Behind the easy cheers and routines performed at games, nationals are what it's all about for members of the Michigan dance team.

They are not on scholarship and usually shell out between $4,000 and 5,000 a year to participate. Some take second jobs for this. Others have sacrificed spring break because they could pay for one trip, and dance team took precedence.

All for this week.

The national championships at Disney World, where Michigan will head Thursday for this weekend’s competition, are the culmination of a year’s worth of work.

The routines are as intricate as a football play, the synchronization as critical as a race car driver hitting all of his marks along a track, the rhythm as important as tempo to a golfer striking a perfect iron.

Over and over, they work on tricks. This particular day they have been struggling with handstands and a difficult maneuver requiring two dancers to interlock arms, one to jump on another’s back and then fly into the air still attached to their partner. They jump 3-to-5 feet. All that’s missing is a skateboard or snowboard to qualify it as an extreme sport maneuver.

“That’s one thing,” 21-year-old captain Kimberly Lehnert said. “I think we’ve gotten so used to trying new tricks and trying new things that we’re not afraid to just throw ourselves. And we’ve had people get hurt.”

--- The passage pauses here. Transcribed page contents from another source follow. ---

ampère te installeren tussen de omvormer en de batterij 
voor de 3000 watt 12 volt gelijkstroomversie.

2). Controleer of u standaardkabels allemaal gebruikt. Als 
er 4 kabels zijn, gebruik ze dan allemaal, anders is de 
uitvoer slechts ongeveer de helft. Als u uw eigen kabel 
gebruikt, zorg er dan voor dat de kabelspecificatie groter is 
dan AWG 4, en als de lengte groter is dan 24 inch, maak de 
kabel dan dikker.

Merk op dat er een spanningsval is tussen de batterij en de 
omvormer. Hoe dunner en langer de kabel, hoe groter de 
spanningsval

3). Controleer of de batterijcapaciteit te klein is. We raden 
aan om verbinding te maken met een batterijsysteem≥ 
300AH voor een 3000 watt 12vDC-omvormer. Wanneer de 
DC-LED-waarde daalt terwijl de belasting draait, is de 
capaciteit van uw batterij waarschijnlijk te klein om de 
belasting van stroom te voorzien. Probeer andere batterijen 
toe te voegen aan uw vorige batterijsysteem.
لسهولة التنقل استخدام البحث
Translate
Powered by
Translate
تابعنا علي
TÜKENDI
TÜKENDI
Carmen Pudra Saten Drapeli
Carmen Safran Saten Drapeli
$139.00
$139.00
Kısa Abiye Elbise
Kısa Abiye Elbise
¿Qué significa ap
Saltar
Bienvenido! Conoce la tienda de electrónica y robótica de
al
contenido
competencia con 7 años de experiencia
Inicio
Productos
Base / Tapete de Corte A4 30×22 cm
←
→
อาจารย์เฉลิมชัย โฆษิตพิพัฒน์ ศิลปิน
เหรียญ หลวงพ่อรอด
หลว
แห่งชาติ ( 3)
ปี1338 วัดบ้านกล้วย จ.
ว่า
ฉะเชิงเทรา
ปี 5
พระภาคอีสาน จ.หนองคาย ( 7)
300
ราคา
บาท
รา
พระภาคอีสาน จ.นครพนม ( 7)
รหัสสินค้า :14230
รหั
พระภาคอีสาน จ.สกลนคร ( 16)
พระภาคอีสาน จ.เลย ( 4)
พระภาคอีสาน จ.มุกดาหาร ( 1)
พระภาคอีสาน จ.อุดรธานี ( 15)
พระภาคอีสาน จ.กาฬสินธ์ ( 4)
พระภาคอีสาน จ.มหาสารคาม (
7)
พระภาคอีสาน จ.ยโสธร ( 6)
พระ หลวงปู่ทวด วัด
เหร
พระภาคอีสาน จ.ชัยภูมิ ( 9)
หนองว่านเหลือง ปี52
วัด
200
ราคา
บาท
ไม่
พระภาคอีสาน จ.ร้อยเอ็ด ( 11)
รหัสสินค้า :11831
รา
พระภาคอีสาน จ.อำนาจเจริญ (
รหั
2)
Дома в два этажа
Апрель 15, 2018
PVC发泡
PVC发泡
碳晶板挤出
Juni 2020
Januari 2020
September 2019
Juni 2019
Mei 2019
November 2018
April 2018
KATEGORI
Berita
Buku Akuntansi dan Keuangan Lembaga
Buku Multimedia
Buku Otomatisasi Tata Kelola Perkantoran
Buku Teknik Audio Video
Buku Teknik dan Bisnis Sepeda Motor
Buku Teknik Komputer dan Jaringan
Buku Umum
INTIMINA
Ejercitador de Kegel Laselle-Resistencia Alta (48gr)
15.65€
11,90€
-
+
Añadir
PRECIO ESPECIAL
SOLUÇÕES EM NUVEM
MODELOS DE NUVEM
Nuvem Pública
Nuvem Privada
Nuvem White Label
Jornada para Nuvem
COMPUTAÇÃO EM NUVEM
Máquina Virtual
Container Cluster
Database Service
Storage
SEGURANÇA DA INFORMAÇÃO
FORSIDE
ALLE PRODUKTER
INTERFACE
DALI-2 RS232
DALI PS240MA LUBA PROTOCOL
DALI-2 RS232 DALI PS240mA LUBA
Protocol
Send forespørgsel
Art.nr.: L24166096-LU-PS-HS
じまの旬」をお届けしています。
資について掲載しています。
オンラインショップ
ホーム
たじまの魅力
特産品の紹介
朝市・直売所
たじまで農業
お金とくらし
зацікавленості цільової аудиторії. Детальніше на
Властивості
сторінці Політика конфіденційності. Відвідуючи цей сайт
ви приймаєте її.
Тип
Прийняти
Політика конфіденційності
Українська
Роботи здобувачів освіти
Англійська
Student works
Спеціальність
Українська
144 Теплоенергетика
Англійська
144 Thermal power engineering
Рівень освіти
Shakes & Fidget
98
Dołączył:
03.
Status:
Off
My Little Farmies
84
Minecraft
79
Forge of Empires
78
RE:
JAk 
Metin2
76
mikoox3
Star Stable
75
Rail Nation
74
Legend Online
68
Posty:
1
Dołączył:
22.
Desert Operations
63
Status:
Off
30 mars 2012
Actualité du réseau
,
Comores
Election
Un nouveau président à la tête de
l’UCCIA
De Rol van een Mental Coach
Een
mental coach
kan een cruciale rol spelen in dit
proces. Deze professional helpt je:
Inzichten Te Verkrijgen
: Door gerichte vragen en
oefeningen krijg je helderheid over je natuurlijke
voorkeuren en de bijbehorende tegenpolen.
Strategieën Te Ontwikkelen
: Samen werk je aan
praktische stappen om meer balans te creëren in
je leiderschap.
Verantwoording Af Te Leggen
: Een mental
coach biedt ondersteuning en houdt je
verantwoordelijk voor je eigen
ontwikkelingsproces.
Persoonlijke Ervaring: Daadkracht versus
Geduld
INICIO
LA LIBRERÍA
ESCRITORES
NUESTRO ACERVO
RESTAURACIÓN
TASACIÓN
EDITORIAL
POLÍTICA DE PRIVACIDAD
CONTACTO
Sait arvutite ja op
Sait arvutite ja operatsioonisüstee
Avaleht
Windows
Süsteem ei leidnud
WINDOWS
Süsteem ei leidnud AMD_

In that moment, as your bones and ligaments scream just watching, it’s an easy realization.

These women are athletes. No question about that.

“Say that louder,” Lehnert said.

Then she laughs.

Throwing T-Shirts into the crowd and waving the pom-poms and yelling ‘Let’s Go Blue’ is a small part of what they really do. More visible, for sure, but there’s a reason the 21 team members - only 14 compete in nationals - show up two weeks before school starts for intense two-a-day practices, complete with three hours of conditioning and technique to go with learning the actual routines from the Los Angeles-based choreographer Dee DeFillipio.

It’s because this stuff is hard. Painful. And the long hours are the only way they can improve on last year’s sixth-place finish in jazz and 11th in hip-hop.

“I’ll dance with a broken wrist,” one dancer said Tuesday night as she walked and then sat along the mirror on the far side of the studio. “It’s no big deal.”

With no trainer available and the routine and intensity growing as each week progresses toward this one, Michigan’s coach, Valerie Stead Potsos, says she averages a couple of hospital visits a year with her athletes.

Slipped discs, injured backs and in the case of the one dancer, a potential
broken wrist.

Nothing that a normal team on scholarship at school doesn’t go through.

“A lot of us have been doing this since high school, middle school,” said the team’s other 21-year-old captain, Olivia Dunn. “Back then, nobody was like ‘Oh, those are the national dance championships.’ No one cared what Kimmy did outside of school, that she won a solo competition for dance that weekend. I’m sure she didn’t walk around screaming it.

“Now that you’re at a bigger university, you wish, at times, it was more known because you hear all these other sports teams doing so well.”

Instead they settle for this: When they show up at nationals, many opposing teams marvel at how Michigan’s athletes balance intense course loads with an intense practice regimen. Dunn is going into engineering when she graduates. Lehnert is visiting a New York City law school in two weeks.

That’s for a few weeks and months from now. Right now, their concentration is placed in the wood-floored room in the CCRB with the glass wall overlooking the entrance to the facility, the one where crowds have sometimes gathered unsure what they were watching.

Inevitably, someone recognizes them as “those are the girls on the court. What are they doing,” Lehnert said.

The answer is simple. Trying to win a national championship.